The phone can also shoot VGA clips of up to 720x480 at 30 frames per second, and even record videos in slow or fast motion. However, you cannot zoom during video capture and the focusing is rather slow. Captured videos lack sharpness and contrast.
The sharp 3-inch LCD screen uses multi-touch input and accelerometer support via LG's S-Class user interface, but it is laggy.
Note that the phone does not have a standard earphone jack. So, you have to make do with the bundled headset that uses the mini-USB port. Be careful, as the mini-USB port's filmsy cover might break. Only 1.5GB of memory resides within the phone but it can be expanded up to 32GB via a microSD slot.
Other features of the Viewty Smart include a voice recorder, an FM radio and assisted-GPS with Google Maps. Setting up an email account is easy - I managed to send and receive emails in under three minutes.
Another feature or quirk, depending on how you look at it, is the option of using a T9 keypad or a Qwerty keyboard. Turn to portrait to use the T9 keypad, or rotate to landscape to use the Qwerty keyboard.
Nokia N86 8MP
To quench the ever-growing thirst for pixels, Nokia has equipped its latest N series handset with an 8-megapixel auto-focus camera and named it "N86 8MP" (S$808, without contract) to drive home the point.
Available in black or white, the 3.5G slider sports a 2.6-inch Amoled screen and a 28mm wide-angle lens with variable aperture, mechanical shutter and dual LED flash. It supports geo-tagging of captured photos with A-GPS as well.
Running Symbian OS 9.3, the N86 touts 8GB built-in memory, which is expandable to 16GB via a micro SD card. But you have to remove the rear cover to slot in the card.
Slide up the phone and you'll see a cramped number pad, which makes for a trying time when it comes to SMSing. Almost all the label-less buttons on its face are small. Even the directional button is iffy and prone to error presses.
The phone's menu interface is intuitive ... except in camera mode. With the problematic directional button, you tend to click on the wrong options or switch to zooming unintentionally. What's worse, the settings reset each time you exit camera mode.

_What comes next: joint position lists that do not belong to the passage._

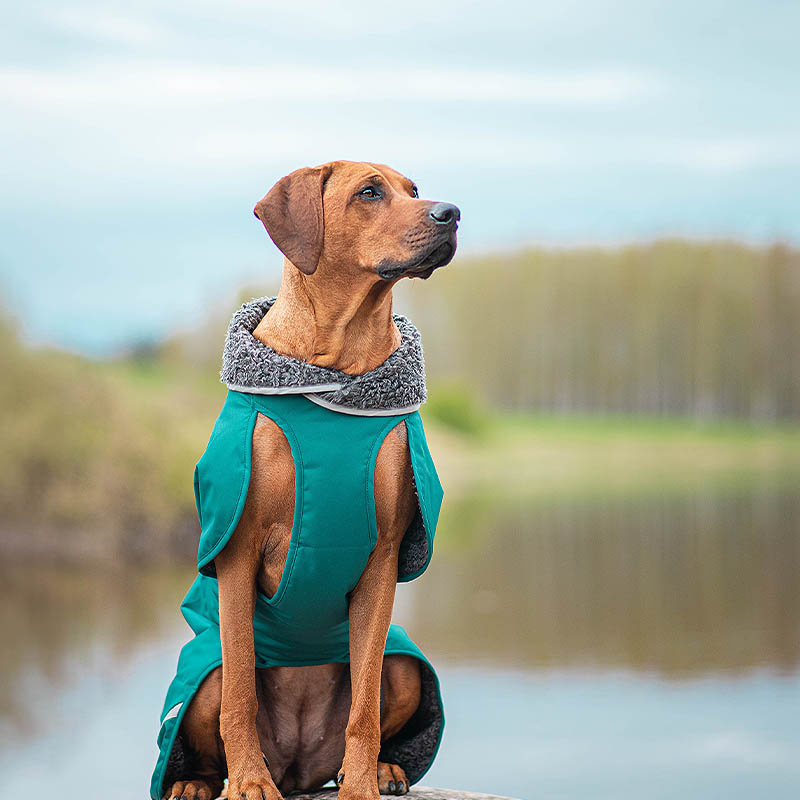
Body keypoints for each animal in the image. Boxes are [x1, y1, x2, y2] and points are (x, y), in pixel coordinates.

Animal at [158, 161, 456, 800]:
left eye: (415, 191)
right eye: (369, 191)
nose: (451, 213)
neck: (335, 368)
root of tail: (297, 767)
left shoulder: (382, 557)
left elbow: (364, 705)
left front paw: (362, 783)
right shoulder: (238, 550)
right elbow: (240, 694)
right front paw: (248, 781)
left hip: (404, 665)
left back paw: (384, 769)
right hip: (205, 670)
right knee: (218, 704)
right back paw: (197, 780)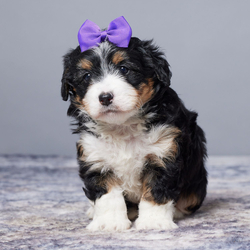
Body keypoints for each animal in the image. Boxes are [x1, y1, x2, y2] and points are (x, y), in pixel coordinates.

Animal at [60, 17, 207, 232]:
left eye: (124, 69)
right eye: (86, 76)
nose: (105, 97)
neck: (123, 126)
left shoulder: (163, 152)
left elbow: (156, 190)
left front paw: (154, 222)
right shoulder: (96, 157)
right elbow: (108, 196)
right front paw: (109, 223)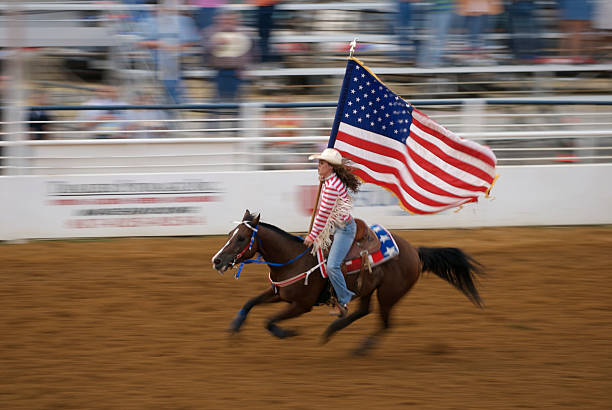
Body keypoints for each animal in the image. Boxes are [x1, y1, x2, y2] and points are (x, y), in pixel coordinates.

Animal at [210, 210, 482, 354]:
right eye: (230, 234)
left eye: (241, 238)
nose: (217, 260)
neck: (293, 259)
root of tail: (415, 251)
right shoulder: (278, 293)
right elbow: (250, 302)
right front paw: (235, 327)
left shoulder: (301, 305)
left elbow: (268, 321)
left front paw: (288, 332)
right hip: (368, 288)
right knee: (364, 311)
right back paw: (332, 330)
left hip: (389, 294)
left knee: (384, 323)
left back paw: (360, 348)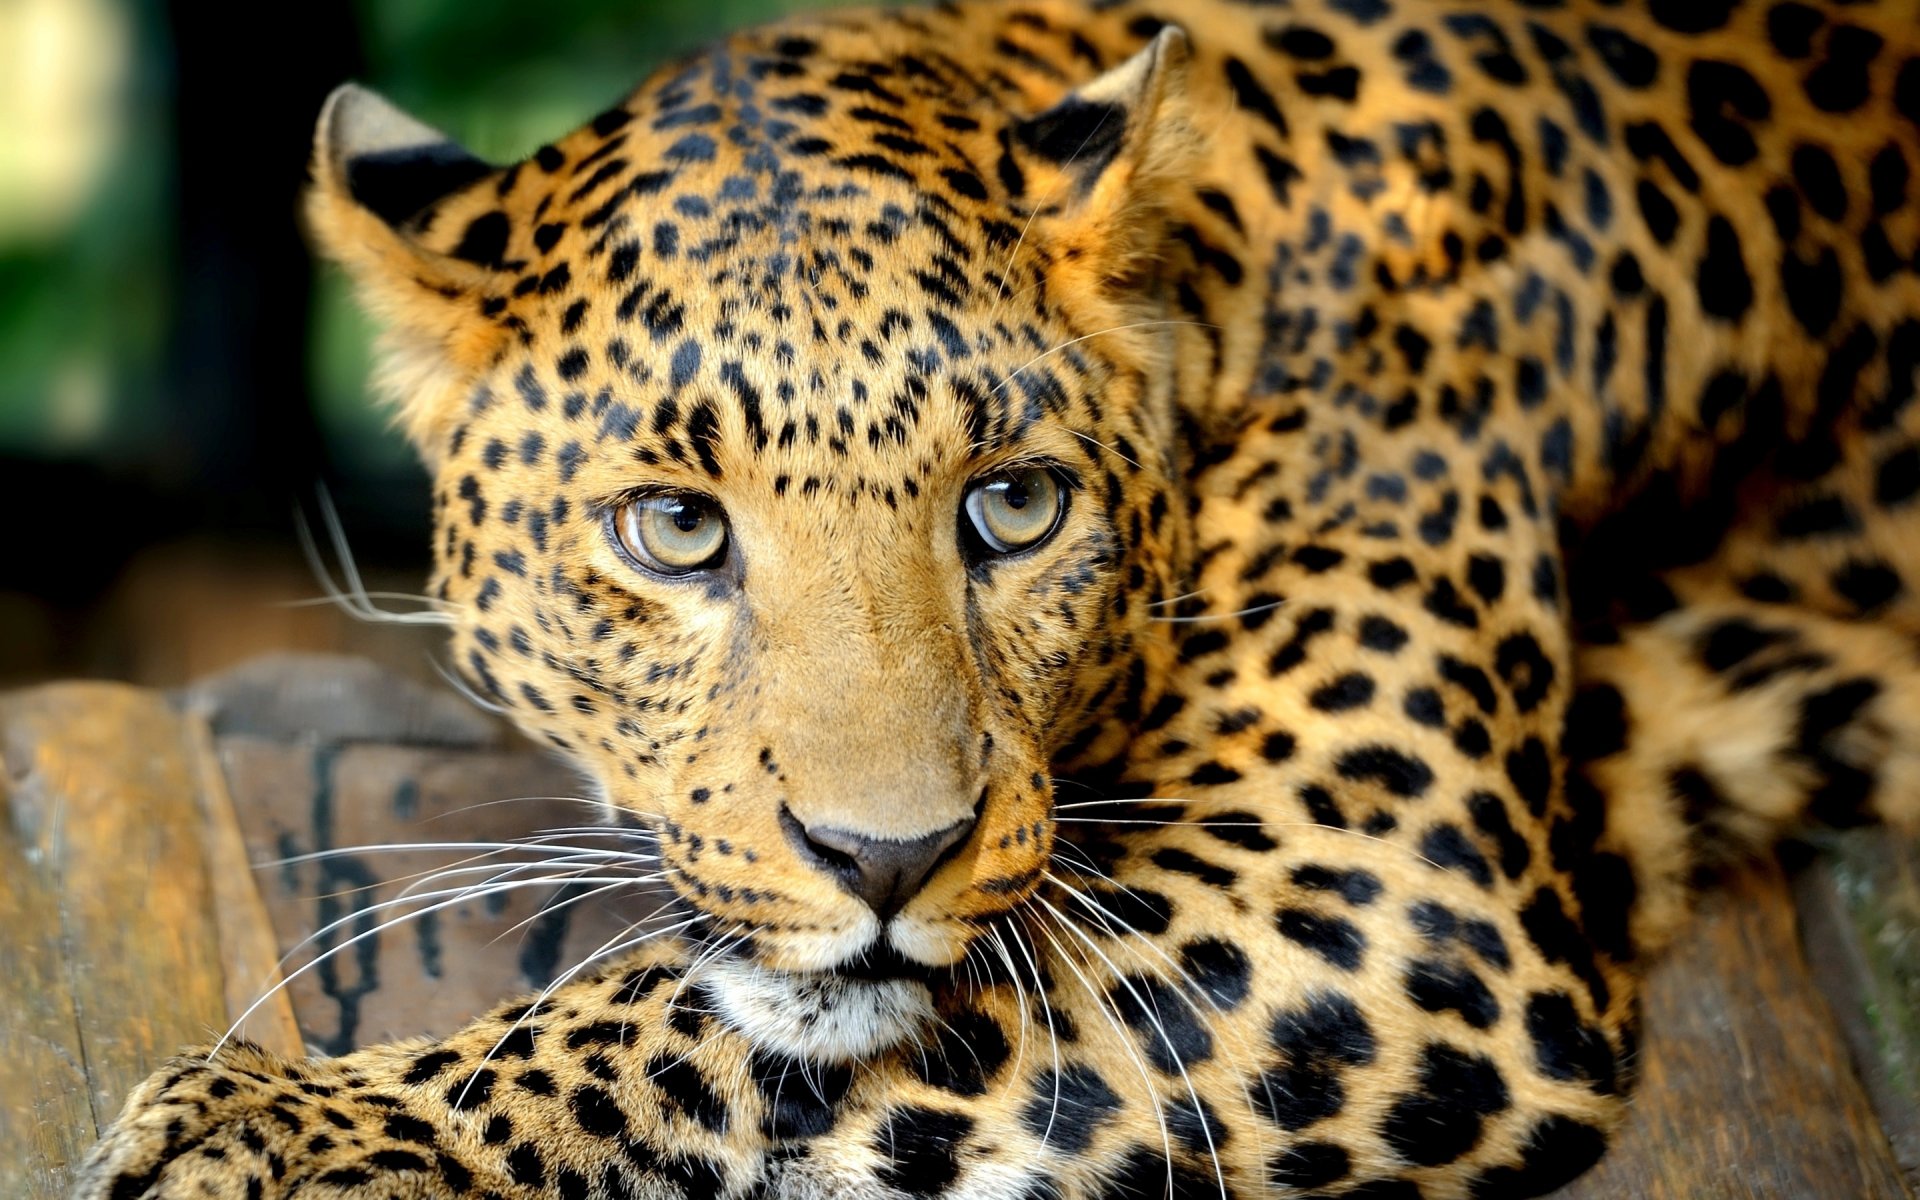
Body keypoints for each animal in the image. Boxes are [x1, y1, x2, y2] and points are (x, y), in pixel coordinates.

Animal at [74, 0, 1920, 1196]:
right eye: (674, 529)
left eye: (1013, 506)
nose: (887, 860)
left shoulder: (1387, 887)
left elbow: (704, 1013)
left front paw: (318, 1130)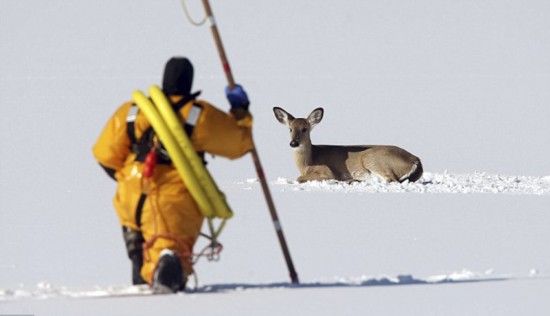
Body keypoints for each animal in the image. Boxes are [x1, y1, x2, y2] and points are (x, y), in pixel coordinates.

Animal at [274, 107, 424, 184]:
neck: (309, 162)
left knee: (391, 180)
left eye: (305, 129)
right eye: (290, 129)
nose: (293, 143)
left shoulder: (326, 170)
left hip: (372, 158)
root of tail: (416, 159)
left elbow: (299, 178)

You can do a half-press on the camera button to focus and a full press to take a picture. But there is no optical zoom. While you can change settings like white balance, colour tone and sharpness, the camera works fine in auto mode. For example, in panoramic mode, you just need to take the first picture, pan and the phone will pick up the next few pictures, shoot them and stitch them up. The resulting picture is surprisingly accurate if you pan slowly.
Unfortunately, pixel rendition is patchy and you can see the noise grains upon close examination. In poor lighting conditions, the picture tends to become "water-colourish".
In addition, the flash does not provide adequate illumination.
It's the same story for the 640x480 (30 frames per second) video-capture function. Although you can zoom in and out during video recording, it suffers the same quality loss and picks up quite a bit of ambient audio.